Love, though, doesn’t see a comeback as farfetched, if Tiger’s body will allow it. He sees a gifted player robbed of the reps required to compete at the highest level.

“If he comes out and plays, that means he’s healthy, and if he can play a whole season, then he can get his game back,” Love says. “I don’t think you’re going to do it playing once a month and then getting hurt again, like he’s been doing for four years. You can’t be sharp unless you play. It doesn’t matter how good you’ve been in the past, you’ve got to play. You have to have confidence and you have to do it enough where you screw up some and build on it. He hasn’t had a chance to build on anything for a long, long time. If his back gets good, if anybody can play for a long time, it’s him because he is so strong.”

Golf would be lucky to have Tiger grinding in his 40s because nobody generates the same electricity, even now.

But there are other sentiments, of course. Turn the page to the ascendant 20somethings. Leave him be, he’s given enough. Be thankful we had the high because the game never had it so good, with the fate of Wall Street seeming to rise with every Tiger win, with golfers suddenly the kids at the cool table.

Tiger built the modern golf industry, fueling global commerce as a one-man stimulus package. Equipment, instruction, fashion, charity, architecture, media, all benefitted wildly from the Woods machine (to say nothing of skyrocketing Tour purses).

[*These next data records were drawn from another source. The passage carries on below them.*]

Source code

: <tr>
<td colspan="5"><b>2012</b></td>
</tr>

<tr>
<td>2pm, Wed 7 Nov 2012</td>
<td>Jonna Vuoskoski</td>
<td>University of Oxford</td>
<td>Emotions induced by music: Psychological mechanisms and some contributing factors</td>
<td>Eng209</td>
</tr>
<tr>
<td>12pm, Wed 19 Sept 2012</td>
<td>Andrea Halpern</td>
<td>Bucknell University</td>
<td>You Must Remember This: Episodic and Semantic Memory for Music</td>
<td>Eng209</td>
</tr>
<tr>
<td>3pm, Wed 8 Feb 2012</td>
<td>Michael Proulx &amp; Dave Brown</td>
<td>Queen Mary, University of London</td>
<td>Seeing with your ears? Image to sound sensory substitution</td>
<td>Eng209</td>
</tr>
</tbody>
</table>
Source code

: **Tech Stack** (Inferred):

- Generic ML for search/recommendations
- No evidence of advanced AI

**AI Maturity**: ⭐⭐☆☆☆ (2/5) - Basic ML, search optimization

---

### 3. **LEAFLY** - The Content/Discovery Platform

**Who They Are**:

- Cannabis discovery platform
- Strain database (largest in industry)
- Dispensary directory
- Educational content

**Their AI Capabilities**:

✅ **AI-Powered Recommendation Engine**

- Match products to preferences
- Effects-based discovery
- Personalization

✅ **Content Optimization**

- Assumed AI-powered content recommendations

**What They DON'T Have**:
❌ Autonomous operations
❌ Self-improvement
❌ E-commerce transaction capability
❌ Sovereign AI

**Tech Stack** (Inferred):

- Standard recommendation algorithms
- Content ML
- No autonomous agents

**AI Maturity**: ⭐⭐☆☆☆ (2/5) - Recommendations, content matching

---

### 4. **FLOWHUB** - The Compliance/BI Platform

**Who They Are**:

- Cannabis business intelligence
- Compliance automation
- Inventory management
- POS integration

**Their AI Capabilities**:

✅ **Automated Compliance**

But that’s why it is difficult to fathom that Tiger may have won his last major at 32, an age before Ben Hogan and Phil Mickelson won their first. Tiger was supposed to rule the world for as long as he wanted.

“I’m pissed that he doesn’t have 25 majors,” says Rocco Mediate, the last man Tiger vanquished in a major,

We are brutal on our sports heroes, incredulous when they lose speed on their fastballs or lift on their jump shots or start showing nerves on and around the greens. Their frailties are reminders of our own.

To see Tiger in the Bahamas, moving slowly around a practice green with his peers, was a vision few could have predicted during the go-go years.

But if you looked closely enough during the Hero, you also saw a more relaxed Tiger, free from expectations, free from tee times and gym work, free to ride around in a golf cart with his children, dishing out love and discipline.

“He understands that part of his life, how fulfilling it is, the connection, what it means to the kids and your own self-being,” Cook says.

Who is Tiger Woods at 40? What a big question. He’s a legend hoping for a few more sunsets, sure, but also a single dad with a bad back and one heck of a story to tell.